Именно в этой битве 1236 г., по мнению И. Н. Данилевского, «немецкое рыцарство потерпело сокрушительное поражение под Шавлями (Шяуляем)» и был положен «предел продвижению крестоносных рыцарей на восток» (С.127), правда, заслуга в этом уже не русских, а литовских отрядов под командованием литовского князя Миндовга.
В таком случае, ироничный вопрос И. Н. Данилевского по поводу итога Ледового сражения Александра Невского, можно переадресовать ему самому: «… Почему, несмотря на полный, как нам помнится разгром, немецкие рыцари еще не одну сотню лет, вплоть до Ивана Грозного, продолжали тревожить северо-западные границы Руси?» Пусть «сокрушительное поражение» (погибло более 40 рыцарей) и нельзя приравнять к «полному разгрому» (погибло 26 рыцарей), то как можно хотя бы объяснить саму возможность битвы в 1242 г. на Чудском озере, исходя из утверждения самого исследователя, что шестью годами ранее, т. е. после Шяуляйской битвы, «продвижение немецких рыцарей на восток не просто было остановлено, они были отброшены на запад фактически к границам 1208 года?!» (С.127). Почему же тогда после «сокрушительного поражения» и «отбрасывания на запад» немецкие рыцари уже в 1240 г. оказались на Русской земле, заняли Изборск и Псков, преспокойно себе строили на русской территории крепость в 16 км от Финского залива и в 35 км от Новгорода? И два года вели себя так, словно были здесь хозяевами и укоренились в этих землях?!
++++++++
## ПИСЬМЕННОЕ ЗАДАНИЕ
Напишите, пожалуйста, продолжение фрагмента о полемике с И. Н. Данилевским, начав сразу после его последнего предложения. Данные никак не связаны с фрагментом о полемике с И. Н. Данилевским.

## ИСХОДНЫЕ ДАННЫЕ
++++++++
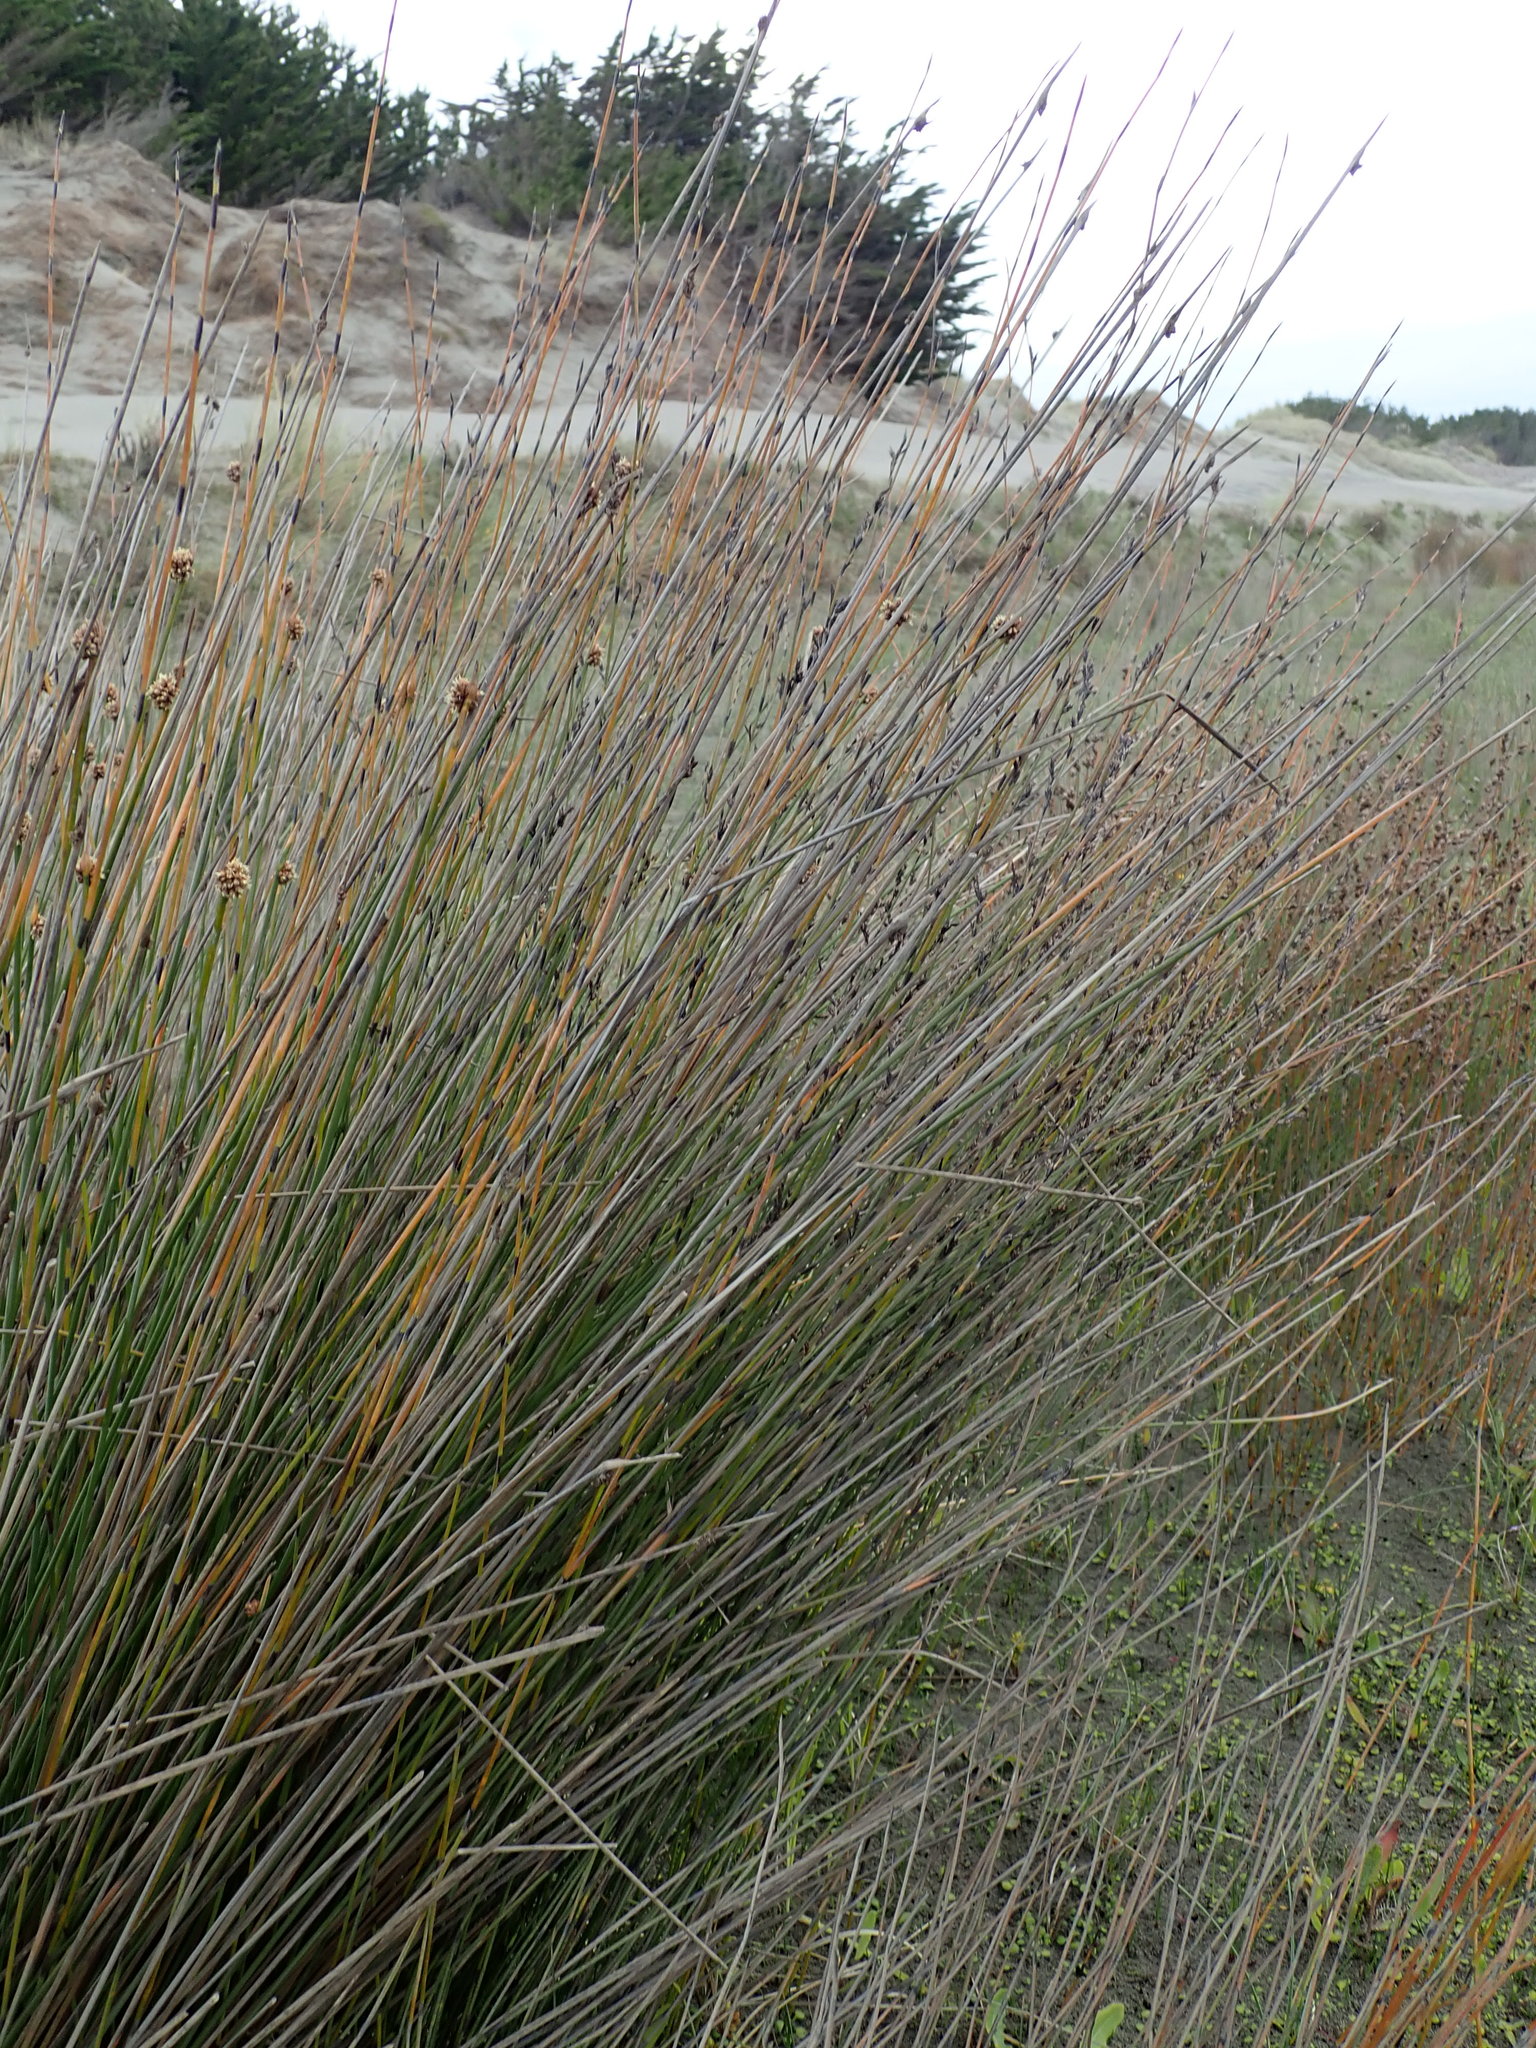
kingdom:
++++++++
## В ОТВЕТ
Совершенно очевидна попытка преувеличить значение одной битвы — в 1236 г. под Шяуляем (не хотелось бы думать, что только потому, что одержали ее литовцы, политику которых И. Н. Данилевский ставит в пример русским) и принизить значение другой — в 1242 г. на Чудском озере, одержанной уже русскими, т. е. налицо новое мифотворчество: развенчать семисотлетнюю славу князя Александра Невского, как защитника Руси (от чего — рассмотрим ниже), выставить его в роли реакционера, выступившего против продвижения католической цивилизации на восток.
Для первого уместна пренебрежительная и уничижающая ирония; для второго — переоценка сделанного великим князем в новом, свойственном нашему времени, духе.
Какой же ценой «прославленный защитник земли русской пытался обезопасить северные города от агрессии с запада?», — спрашивает с той же иронией И. Н. Данилевский. Совершенно очевидно, за счет «сговора с монголами» (С.128), «топя в крови… сопротивление Орде…» (С.128).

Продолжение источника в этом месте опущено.